Begin at the line below that holds "- Provide meaningful error messages" and end at the line that holds "It felt like", transcribing each line exactly and skipping any picture.

[SOURCE RECORDS — start]

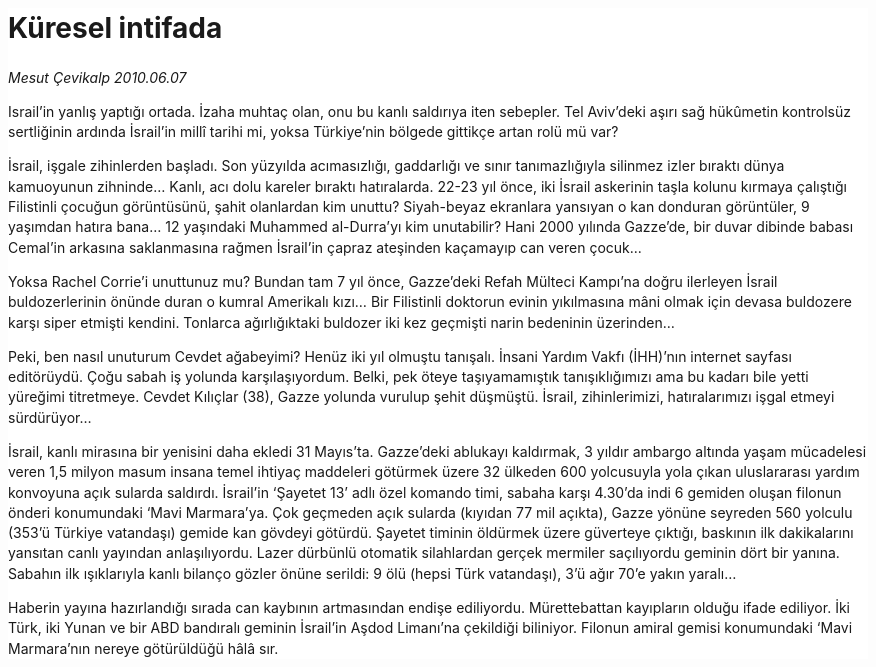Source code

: # Küresel intifada

*Mesut Çevikalp 2010.06.07*

<div class="news-detail-text-todays">
 <div>
 </div>
 <div>
 </div>
 <div id="newsSpot">
  <font class="detail-spot">
   Israil’in yanlış yaptığı ortada. İzaha muhtaç olan, onu bu kanlı saldırıya iten sebepler. Tel Aviv’deki aşırı sağ hükûmetin kontrolsüz sertliğinin ardında İsrail’in millî tarihi mi, yoksa Türkiye’nin bölgede gittikçe artan rolü mü var?
  </font>
 </div>
 <div id="newsText">
  <font class="detail-text">
   <p>
    <p class="MsoNormal">
     İsrail, işgale zihinlerden başladı. Son yüzyılda acımasızlığı, gaddarlığı ve sınır tanımazlığıyla silinmez izler bıraktı dünya kamuoyunun zihninde… Kanlı, acı dolu kareler bıraktı hatıralarda. 22-23 yıl önce, iki İsrail askerinin taşla kolunu kırmaya çalıştığı Filistinli çocuğun görüntüsünü, şahit olanlardan kim unuttu? Siyah-beyaz ekranlara yansıyan o kan donduran görüntüler, 9 yaşımdan hatıra bana… 12 yaşındaki Muhammed al-Durra’yı kim unutabilir? Hani 2000 yılında Gazze’de, bir duvar dibinde babası Cemal’in arkasına saklanmasına rağmen İsrail’in çapraz ateşinden kaçamayıp can veren çocuk...
    </p>
    <p class="MsoNormal">
     Yoksa Rachel Corrie’i unuttunuz mu? Bundan tam 7 yıl önce, Gazze’deki Refah Mülteci Kampı’na doğru ilerleyen İsrail buldozerlerinin önünde duran o kumral Amerikalı kızı… Bir Filistinli doktorun evinin yıkılmasına mâni olmak için devasa buldozere karşı siper etmişti kendini. Tonlarca ağırlığıktaki buldozer iki kez geçmişti narin bedeninin üzerinden…
    </p>
    <p class="MsoNormal">
     Peki, ben nasıl unuturum Cevdet ağabeyimi? Henüz iki yıl olmuştu tanışalı. İnsani Yardım Vakfı (İHH)’nın internet sayfası editörüydü. Çoğu sabah iş yolunda karşılaşıyordum. Belki, pek öteye taşıyamamıştık tanışıklığımızı ama bu kadarı bile yetti yüreğimi titretmeye. Cevdet Kılıçlar (38), Gazze yolunda vurulup şehit düşmüştü. İsrail, zihinlerimizi, hatıralarımızı işgal etmeyi sürdürüyor…
    </p>
    <p class="MsoNormal">
     İsrail, kanlı mirasına bir yenisini daha ekledi 31 Mayıs’ta.
     <span>
     </span>
     Gazze’deki ablukayı kaldırmak, 3 yıldır ambargo altında yaşam mücadelesi veren 1,5 milyon masum insana temel ihtiyaç maddeleri götürmek üzere 32 ülkeden 600 yolcusuyla yola çıkan uluslararası yardım konvoyuna açık sularda saldırdı. İsrail’in ‘Şayetet 13’ adlı özel komando timi, sabaha karşı 4.30’da indi 6 gemiden oluşan filonun önderi konumundaki ‘Mavi Marmara’ya. Çok geçmeden açık sularda (kıyıdan 77 mil açıkta), Gazze yönüne seyreden 560 yolculu (353’ü Türkiye vatandaşı) gemide kan gövdeyi götürdü. Şayetet timinin öldürmek üzere güverteye çıktığı, baskının ilk dakikalarını yansıtan canlı yayından anlaşılıyordu. Lazer dürbünlü otomatik silahlardan gerçek mermiler saçılıyordu geminin dört bir yanına. Sabahın ilk ışıklarıyla kanlı bilanço gözler önüne serildi: 9 ölü (hepsi Türk vatandaşı), 3’ü ağır 70’e yakın yaralı…
    </p>
    <p class="MsoNormal">
     Haberin yayına hazırlandığı sırada can kaybının artmasından endişe ediliyordu. Mürettebattan kayıpların olduğu ifade ediliyor. İki Türk, iki Yunan ve bir ABD bandıralı geminin İsrail’in Aşdod Limanı’na çekildiği biliniyor. Filonun amiral gemisi konumundaki ‘Mavi Marmara’nın nereye götürüldüğü hâlâ sır.
    </p>
    <p class="MsoNormal">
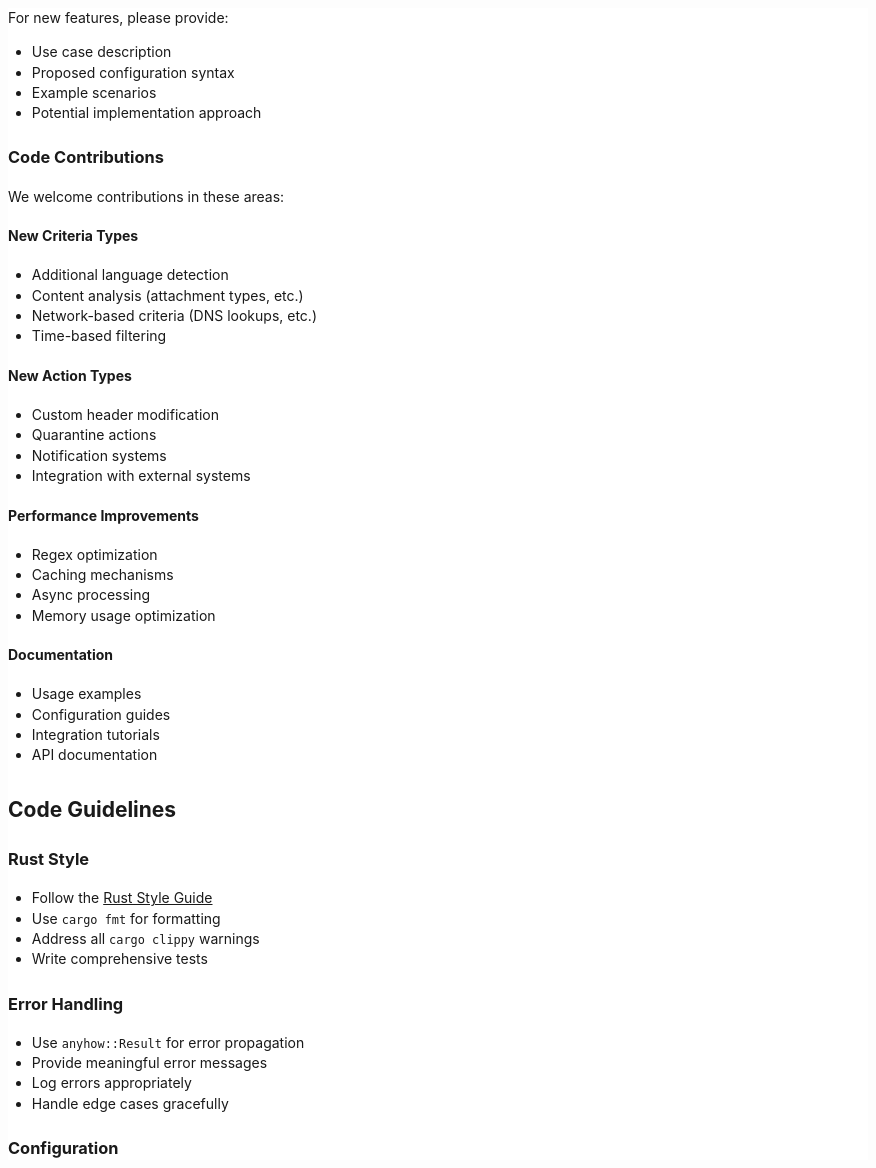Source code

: For new features, please provide:
- Use case description
- Proposed configuration syntax
- Example scenarios
- Potential implementation approach

### Code Contributions

We welcome contributions in these areas:

#### New Criteria Types
- Additional language detection
- Content analysis (attachment types, etc.)
- Network-based criteria (DNS lookups, etc.)
- Time-based filtering

#### New Action Types
- Custom header modification
- Quarantine actions
- Notification systems
- Integration with external systems

#### Performance Improvements
- Regex optimization
- Caching mechanisms
- Async processing
- Memory usage optimization

#### Documentation
- Usage examples
- Configuration guides
- Integration tutorials
- API documentation

## Code Guidelines

### Rust Style

- Follow the [Rust Style Guide](https://doc.rust-lang.org/nightly/style-guide/)
- Use `cargo fmt` for formatting
- Address all `cargo clippy` warnings
- Write comprehensive tests

### Error Handling

- Use `anyhow::Result` for error propagation
- Provide meaningful error messages
- Log errors appropriately
- Handle edge cases gracefully

### Configuration
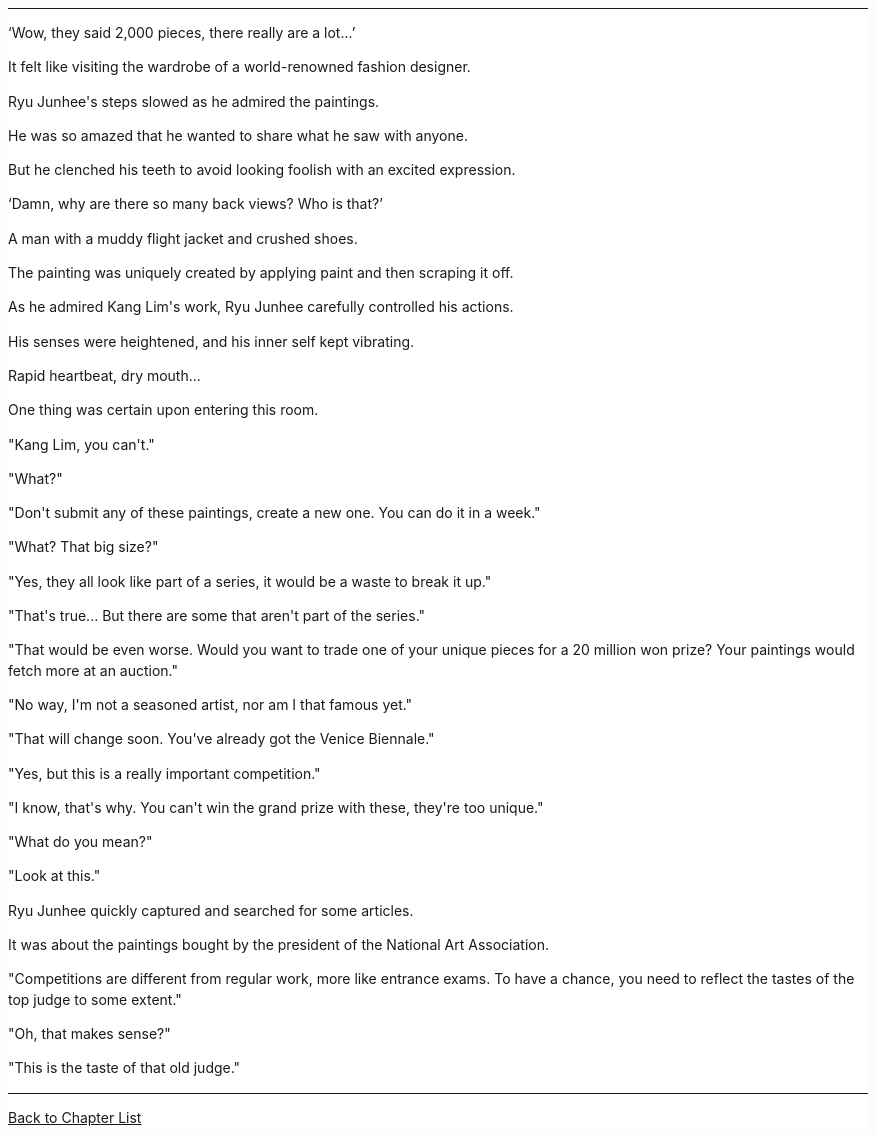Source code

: * * *

‘Wow, they said 2,000 pieces, there really are a lot...’

It felt like visiting the wardrobe of a world-renowned fashion designer.

Ryu Junhee's steps slowed as he admired the paintings.

He was so amazed that he wanted to share what he saw with anyone.

But he clenched his teeth to avoid looking foolish with an excited expression.

‘Damn, why are there so many back views? Who is that?’

A man with a muddy flight jacket and crushed shoes.

The painting was uniquely created by applying paint and then scraping it off.

As he admired Kang Lim's work, Ryu Junhee carefully controlled his actions.

His senses were heightened, and his inner self kept vibrating.

Rapid heartbeat, dry mouth...

One thing was certain upon entering this room.

"Kang Lim, you can't."

"What?"

"Don't submit any of these paintings, create a new one. You can do it in a week."

"What? That big size?"

"Yes, they all look like part of a series, it would be a waste to break it up."

"That's true... But there are some that aren't part of the series."

"That would be even worse. Would you want to trade one of your unique pieces for a 20 million won prize? Your paintings would fetch more at an auction."

"No way, I'm not a seasoned artist, nor am I that famous yet."

"That will change soon. You've already got the Venice Biennale."

"Yes, but this is a really important competition."

"I know, that's why. You can't win the grand prize with these, they're too unique."

"What do you mean?"

"Look at this."

Ryu Junhee quickly captured and searched for some articles.

It was about the paintings bought by the president of the National Art Association.

"Competitions are different from regular work, more like entrance exams. To have a chance, you need to reflect the tastes of the top judge to some extent."

"Oh, that makes sense?"

"This is the taste of that old judge."

----

[Back to Chapter List](/taghe/)

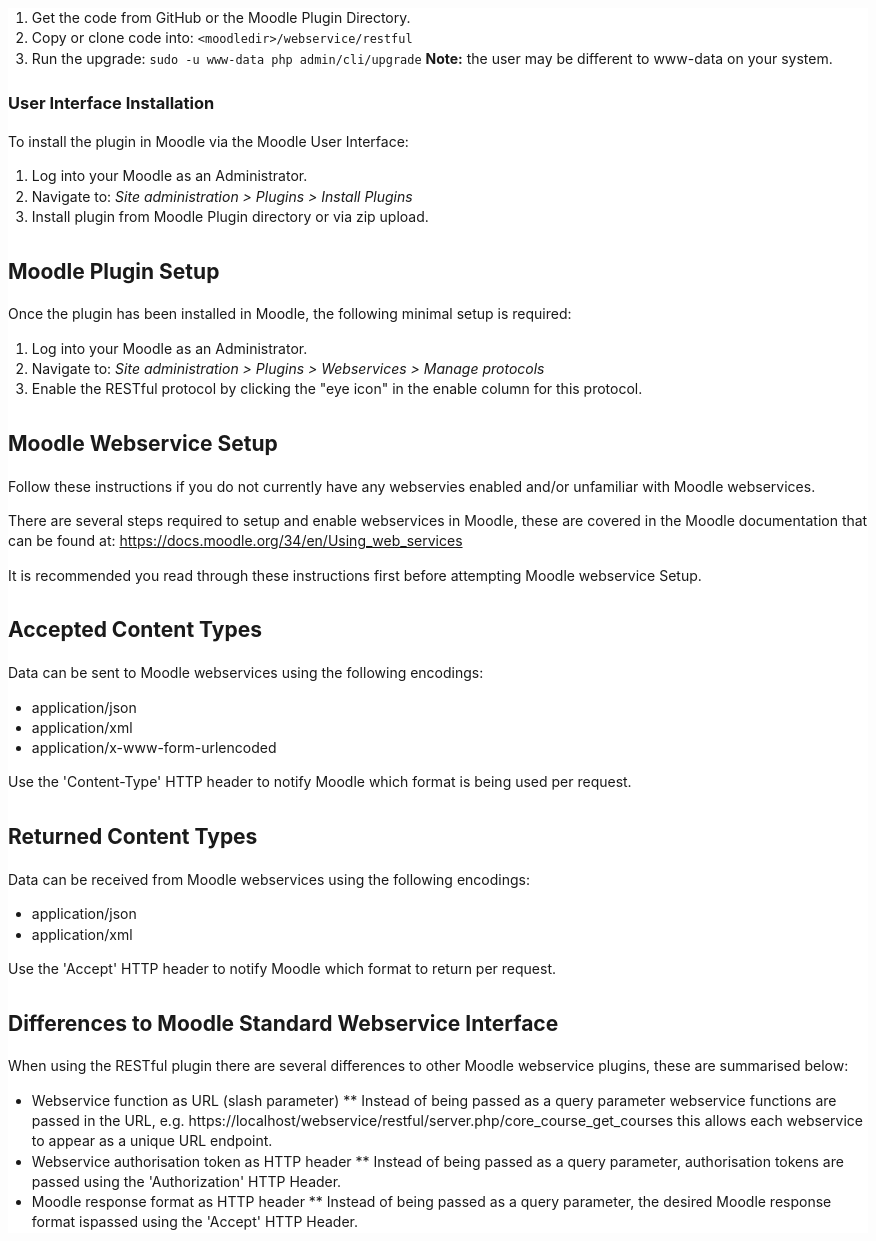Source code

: 1. Get the code from GitHub or the Moodle Plugin Directory.
2. Copy or clone code into: `<moodledir>/webservice/restful`
3. Run the upgrade: `sudo -u www-data php admin/cli/upgrade` **Note:** the user may be different to www-data on your system.

### User Interface Installation
To install the plugin in Moodle via the Moodle User Interface:

1. Log into your Moodle as an Administrator.
2. Navigate to: *Site administration > Plugins > Install Plugins*
3. Install plugin from Moodle Plugin directory or via zip upload.

## Moodle Plugin Setup
Once the plugin has been installed in Moodle, the following minimal setup is required:

1. Log into your Moodle as an Administrator.
2. Navigate to: *Site administration > Plugins > Webservices > Manage protocols*
3. Enable the RESTful protocol by clicking the "eye icon" in the enable column for this protocol.

## Moodle Webservice Setup
Follow these instructions if you do not currently have any webservies enabled and/or unfamiliar with Moodle webservices.

There are several steps required to setup and enable webservices in Moodle, these are covered in the Moodle documentation that can be found at: https://docs.moodle.org/34/en/Using_web_services

It is recommended you read through these instructions first before attempting Moodle webservice Setup.

## Accepted Content Types
Data can be sent to Moodle webservices using the following encodings:

* application/json
* application/xml
* application/x-www-form-urlencoded

Use the 'Content-Type' HTTP header to notify Moodle which format is being used per request.

## Returned Content Types
Data can be received from Moodle webservices using the following encodings:

* application/json
* application/xml

Use the 'Accept' HTTP header to notify Moodle which format to return per request.

## Differences to Moodle Standard Webservice Interface
When using the RESTful plugin there are several differences to other Moodle webservice plugins, these are summarised below:

* Webservice function as URL (slash parameter)
** Instead of being passed as a query parameter webservice functions are passed in the URL, e.g. https://localhost/webservice/restful/server.php/core_course_get_courses this allows each webservice to appear as a unique URL endpoint.
* Webservice authorisation token as HTTP header
** Instead of being passed as a query parameter, authorisation tokens are passed using the 'Authorization' HTTP Header.
* Moodle response format as HTTP header
** Instead of being passed as a query parameter, the desired Moodle response format ispassed using the 'Accept' HTTP Header.
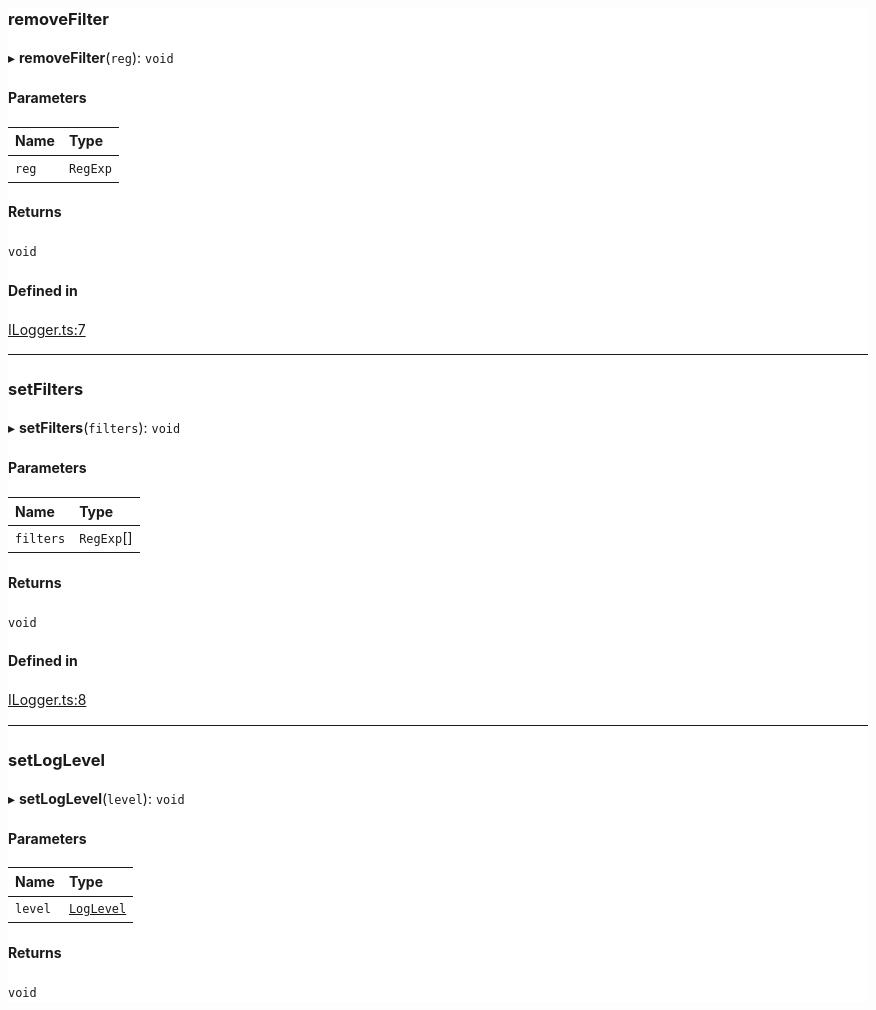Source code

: ### removeFilter

▸ **removeFilter**(`reg`): `void`

#### Parameters

| Name | Type |
| :------ | :------ |
| `reg` | `RegExp` |

#### Returns

`void`

#### Defined in

[ILogger.ts:7](https://github.com/arashijs/interfaces/blob/3f5b69d/src/ILogger.ts#L7)

___

### setFilters

▸ **setFilters**(`filters`): `void`

#### Parameters

| Name | Type |
| :------ | :------ |
| `filters` | `RegExp`[] |

#### Returns

`void`

#### Defined in

[ILogger.ts:8](https://github.com/arashijs/interfaces/blob/3f5b69d/src/ILogger.ts#L8)

___

### setLogLevel

▸ **setLogLevel**(`level`): `void`

#### Parameters

| Name | Type |
| :------ | :------ |
| `level` | [`LogLevel`](../enums/LogLevel.LogLevel-1.md) |

#### Returns

`void`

[SOURCE RECORDS — finish]

▶ THE ANSWER
- Provide meaningful error messages
- Log errors appropriately
- Handle edge cases gracefully

### Configuration
Source code

: * * *

‘Wow, they said 2,000 pieces, there really are a lot...’

It felt like visiting the wardrobe of a world-renowned fashion designer.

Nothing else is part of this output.